**Task details**. Extract every line in the material below that contains the string "LABEL", and copy each such line in full.

■ ■ ■ ■ ■ ■ ■

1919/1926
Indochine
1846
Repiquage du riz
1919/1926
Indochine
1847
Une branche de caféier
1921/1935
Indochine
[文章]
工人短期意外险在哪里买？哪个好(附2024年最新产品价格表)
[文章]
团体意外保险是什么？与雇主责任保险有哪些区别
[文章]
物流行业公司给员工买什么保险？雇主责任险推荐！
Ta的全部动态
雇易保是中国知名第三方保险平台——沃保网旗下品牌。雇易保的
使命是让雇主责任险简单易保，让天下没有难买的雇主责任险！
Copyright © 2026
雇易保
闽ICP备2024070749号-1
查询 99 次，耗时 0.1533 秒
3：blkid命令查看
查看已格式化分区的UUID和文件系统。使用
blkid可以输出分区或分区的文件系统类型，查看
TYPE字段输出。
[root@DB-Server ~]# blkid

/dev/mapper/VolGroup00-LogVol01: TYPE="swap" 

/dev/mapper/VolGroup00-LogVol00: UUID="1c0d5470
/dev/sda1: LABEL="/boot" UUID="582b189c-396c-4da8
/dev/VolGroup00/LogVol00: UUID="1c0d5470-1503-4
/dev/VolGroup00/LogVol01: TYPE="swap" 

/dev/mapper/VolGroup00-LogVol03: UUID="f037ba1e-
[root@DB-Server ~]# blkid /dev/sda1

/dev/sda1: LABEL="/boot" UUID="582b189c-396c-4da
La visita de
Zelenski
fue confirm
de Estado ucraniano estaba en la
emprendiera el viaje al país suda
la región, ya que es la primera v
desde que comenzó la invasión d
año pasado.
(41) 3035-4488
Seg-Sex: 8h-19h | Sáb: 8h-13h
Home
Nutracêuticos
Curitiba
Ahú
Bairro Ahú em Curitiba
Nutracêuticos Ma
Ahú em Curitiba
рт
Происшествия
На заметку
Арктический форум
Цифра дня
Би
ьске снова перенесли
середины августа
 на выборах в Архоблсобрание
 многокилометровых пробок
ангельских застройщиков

■ ■ ■ ■ ■ ■ ■

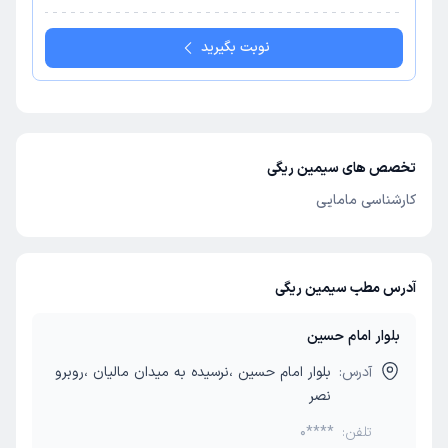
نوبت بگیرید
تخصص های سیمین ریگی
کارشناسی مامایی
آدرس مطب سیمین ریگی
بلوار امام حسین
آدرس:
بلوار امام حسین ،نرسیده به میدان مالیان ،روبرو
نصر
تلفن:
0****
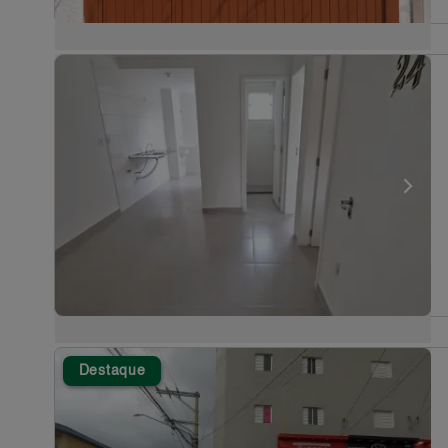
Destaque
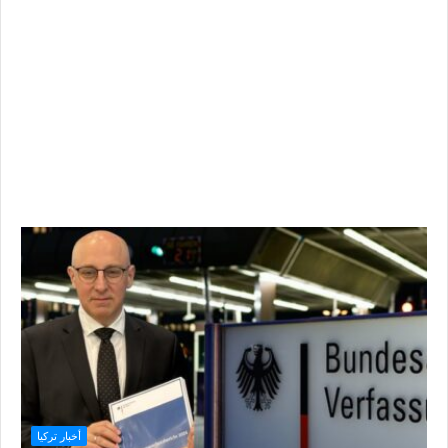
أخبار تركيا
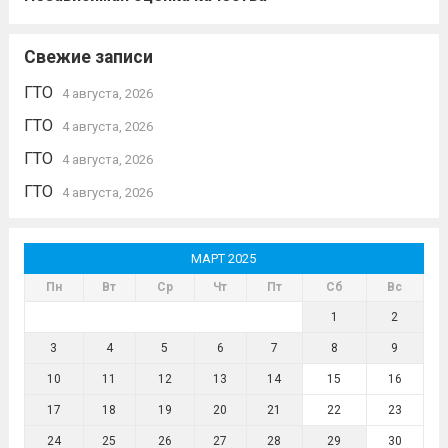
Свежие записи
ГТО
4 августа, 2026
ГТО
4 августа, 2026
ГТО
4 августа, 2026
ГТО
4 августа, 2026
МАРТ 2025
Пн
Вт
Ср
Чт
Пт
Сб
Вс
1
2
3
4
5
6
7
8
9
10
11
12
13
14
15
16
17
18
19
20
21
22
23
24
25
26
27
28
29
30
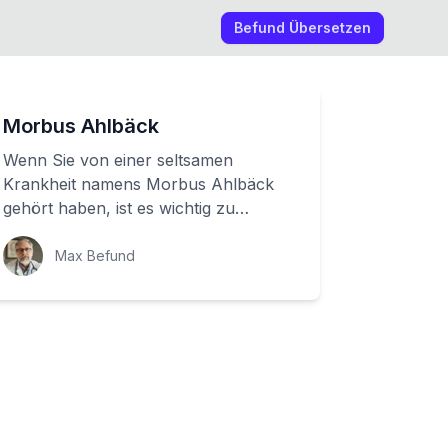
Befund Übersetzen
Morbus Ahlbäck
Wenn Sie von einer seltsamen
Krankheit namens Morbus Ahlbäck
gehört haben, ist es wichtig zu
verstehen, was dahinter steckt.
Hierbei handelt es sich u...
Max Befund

■ ■ ■ ■ ■ ■ ■

**Expected output**.
/dev/sda1: LABEL="/boot" UUID="582b189c-396c-4da8
/dev/sda1: LABEL="/boot" UUID="582b189c-396c-4da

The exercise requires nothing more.